**Testo dell'esercizio**:
L’art. 38 del Codice degli appalti attribuisce (..) alla stazione appaltante il potere di accertare “con qualsiasi mezzo di prova” la sussistenza del previsto “errore grave”, mentre tale norma non puo' essere letta come se fondasse un interesse tutelato dei singoli concorrenti a svolgere approfondite indagini personali sull’adempimento degli altri imprenditori in pregressi rapporti contrattuali.

ACCESSO ATTI - INTERESSE DIRETTO, CONCRETO ED ATTUALE

AVCP PARERE 2008

L’articolo 22 della legge n. 241/1990 e successive modifiche riconosce il diritto di accesso a “tutti i soggetti privati, compresi quelli portatori di interessi pubblici o diffusi, che abbiano un interesse diretto, concreto e attuale, corrispondente ad una situazione giuridicamente tutelata e collegata al documento al quale è chiesto l'accesso”. Conseguentemente, l’istanza di accesso non può non essere adeguatamente motivata dalla sussistenza della titolarità di un interesse diretto, concreto ed attuale in relazione al documento richiesto.

Del resto, la stessa giurisprudenza amministrativa ha costantemente affermato la necessità che il soggetto richiedente indichi la specifica posizione giuridica legittimante l’istanza di accesso presentata. Ciò in quanto, pur essendo necessario garantire il diritto di accesso al fine di curare e difendere i propri interessi giuridici, non è, tuttavia, consentito esercitare tale diritto al solo fine di realizzare un controllo generalizzato dell'operato delle pubbliche amministrazioni, giusto quanto disposto dall’articolo 24, comma 3, della citata legge.

OGGETTO: istanza di parere su istanza per la soluzione delle controversie ex art. 6, c. 7, lett. n), del d. lgs n. 163/2006, presentata dalla T.T. s.r.l. - fornitura e messa in opera di n. 2 sistemi fissi di rilevamento digitale e automatico di inosservanza della luce semaforica di arresto. S.A: Città di M..

ACCESSO AGLI ATTI - AMMISSIBILITA' E LIMITI

CONSIGLIO DI STATO SENTENZA 2007

E’ jus receptum che le regole di trasparenza si applicano non solo alle pubbliche amministrazioni in senso stretto, ma anche ai soggetti privati chiamati all’espletamento di compiti di interesse pubblico, come i concessionari di pubblici servizi, società pubbliche ad azionariato pubblico, etc.; in particolare, è stato più volte precisato che l’attività amministrativa, cui si correla il diritto di accesso di cui agli articoli 22 e seguenti della legge 7 agosto 1990, n. 241, concerne non solo quella di diritto amministrativo, ma anche quella di diritto privato posta in essere dai soggetti gestori di pubblici servizi che, pur non costituendo direttamente gestione del servizio, sia collegata a quest’ultima da un nesso di strumentalità anche sul versante soggettivo, dall’intensa conformazione pubblicistica; del resto anche gli atti disciplinati dal diritto privato rientrano nell’attività di amministrazione degli interessi della collettività e dunque sono soggetti ai principi di trasparenza e di imparzialità, non avendo in tal senso la legge stabilito alcuna deroga o zona franca.

**Consegna**: Prosegui il testo sull'accesso agli atti riportato sopra, partendo dopo la sua ultima frase.

**Dati grezzi**:
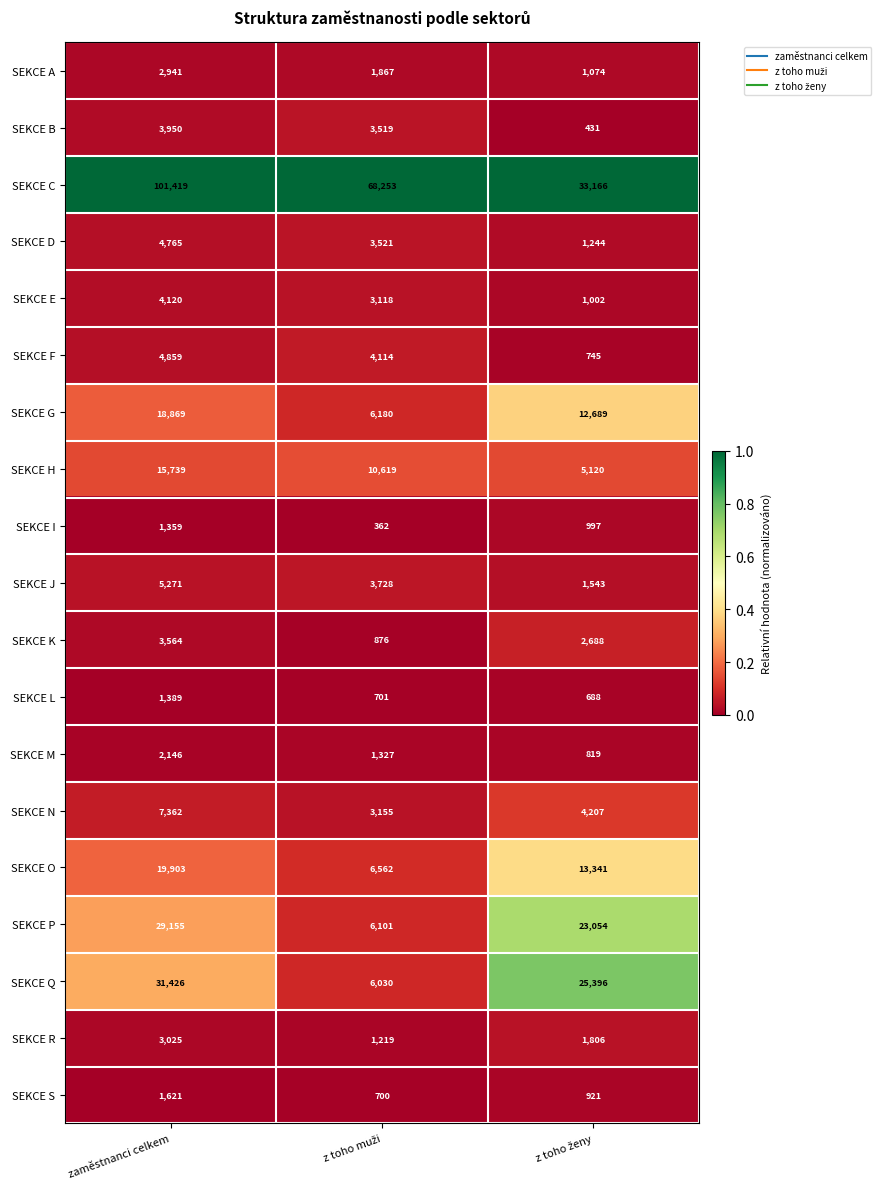

The SEKCE S series shows 1621 at zaměstnanci celkem. True or false?

True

**Risposta**:
La giurisprudenza ha già riconosciuto in situazioni del tutto analoghe il diritto all’accesso, precisando – ad esempio - che la ditta subappaltatrice dell’impresa titolare di un contratto di appalto di opere pubbliche (nella specie, lavori di ristrutturazione del centro storico di un comune) ha diritto di acceso, ai sensi dell’articolo 22 della legge 7 agosto 1990, n. 241, alla copia del registro di contabilità, trattandosi di documentazione che, seppure afferente a rapporti interni tra stazione appaltante e appaltatore (e quindi formalmente privatistica), attiene tuttavia al contratto e all’esecuzione dei lavori e quindi ad un ambito di rilevanza pubblicistica, giacché attraverso l’esecuzione delle opere l’amministrazione mira essenzialmente a perseguire le proprie finalità istituzionali; è stato altresì ammesso il diritto di accesso anche con riferimento agli atti utilizzati ai fini dell’esercizio del diritto di recesso ex art. 122 del D.P.R. 21 dicembre 1999, n. 554, da qualificarsi come documenti amministrativi ai sensi dell’articolo 22 della legge 7 agosto 1990, n. 241, e, quindi, non sottratti all’obbligo di ostensione.

Quanto alla dedotta interferenza della domanda di accesso con altri giudizi civili pendenti tra le parti, è stato pertanto chiarito che il diritto di accesso ai documenti non è ostacolato dalla pendenza di un giudizio civile o amministrativo nel corso del quale gli stessi documenti potrebbero essere stati richiesti; ciò senza contare che la società appellata ha contestato la completezza e la esaustività dei documenti che sono stati depositati dalla società appellante nel giudizio civile pendente tra le parti innanzi al Tribunale di Firenze, sezione distaccata di Pontassieve.

Del tutto incomprensibile è il richiamo al comma 7 dell’articolo 24 della legge 7 agosto 1990, n. 241, che impone garanzie in caso di accesso ai documenti contenenti dati sensibili e giudiziari, in caso di dati idonei a rilevare lo stato di salute e la vita sessuale che non si rinvengono (o comunque non sono stati rappresentati) nel caso in esame.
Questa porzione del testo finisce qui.